| Actions to take |
1) List each kind of person or occupation named in the column about snow and gill net tugs.
2) Carry on the column about snow and gill net tugs from its last sentence.

═════ Quoted passage ═════

Well, we are still waiting for some warm rains and warm nights to get rid of the snow. Of course, as I have been saying, if things keep going the way they have been we will have a new Memorial Day activity. We will be able to have snowball fights and build snowmen. Hopefully we will have to find something else to do by the Fourth of July.
One of the duties a conservation officer had to do back in the “good old days” was ride on the commercial fish boats. Back when I started out 90 percent of the commercial fish boats were gill net tugs. Back then too there were a lot of gill net fishermen and seeing part of my area of responsibility included Saginaw Bay it made for a lot of trips out on the tugs.
It is another one of those things that has really changed. This came about with the fact the state decided to do away with gill net fishing and those that did stay in the gill net business were now Indian fishermen.

═════ Data shown ═════

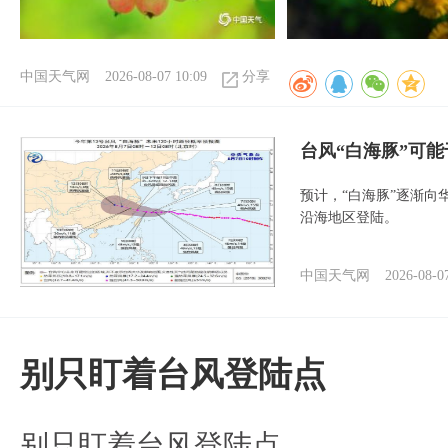
中国天气网
2026-08-07 10:09
分享
台风“白海豚”可能
预计，“白海豚”逐渐向
沿海地区登陆。
中国天气网
2026-08-0
别只盯着台风登陆点
别只盯着台风登陆点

═════

| Answers for each item |
1)
- Conservation officer
- Gill net fishermen
- Indian fishermen

2)
The other day I was reading the commercial fish report put out by the DNR and this does not include Indian fishing. But there sure is a difference from back when I was growing up and first started working for the state. The following is the report.
The Department of Natural Resources’ Fisheries Division recently released data from its 2012 state-licensed commercial fishing season. An often overlooked component of Michigan’s worldclass fisheries resources, statelicensed commercial fisheries in 2012 caught 3,762,000 pounds of fish with a dockside value of $4,087,000 prior to processing, marketing and retail sale.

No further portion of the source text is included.